Suicide bombing campaigns in parts of the world succeed because they are able to recruit competent bombers. Sometimes they use an economic angle, as the bombers family usually gets a cash rewards for their sons (and sometimes daughters) "martyrdom." Families are encouraged, under threat of violence, to "celebrate" the act, and the reward. But many areas in Afghanistan, and elsewhere, that are freed from terrorist control, find families complaining bitterly about the loss. In some cases, the parents find out about their kid being recruited, and are able to save him. In one notable case, the Taliban recruited the teenage son of a prominent Pushtun tribal chief. When daddy found out about this, he threatened to have his entire tribe make war on the Taliban, if his son were not returned. The kid was turned over.

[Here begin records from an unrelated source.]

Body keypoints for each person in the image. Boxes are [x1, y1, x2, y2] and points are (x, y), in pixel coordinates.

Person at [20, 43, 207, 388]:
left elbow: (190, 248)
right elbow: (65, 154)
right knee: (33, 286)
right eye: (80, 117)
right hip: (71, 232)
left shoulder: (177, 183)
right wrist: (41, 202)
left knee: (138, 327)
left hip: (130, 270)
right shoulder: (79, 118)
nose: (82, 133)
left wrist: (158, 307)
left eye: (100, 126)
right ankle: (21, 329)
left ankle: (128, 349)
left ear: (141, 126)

Al Qaeda has not been able to send many technical experts out to train suicide bomber teams. These experts were few in number to begin with, and rapidly disappeared into graves and prisons after 2001. Instead, they post advice on the Internet. But in Afghanistan, few people have access to the web, or are even literate. Afghanistan really needs in-person training for the recruiters (of suicide bombers), bomb makers, planners, guides (who escort the bomber to the target) and minders (who training the bomber, and stay with the him in the days before his attack and keep his morale and resolve up), that make up the team.

The large number of poorly made bombs, and poorly planned attacks, demonstrates that al Qaeda is largely an idea, and a lot of web pages, rather that any kind of organization. It doesn't work very well, except for politicians and media looking for a hook to help them get something else done.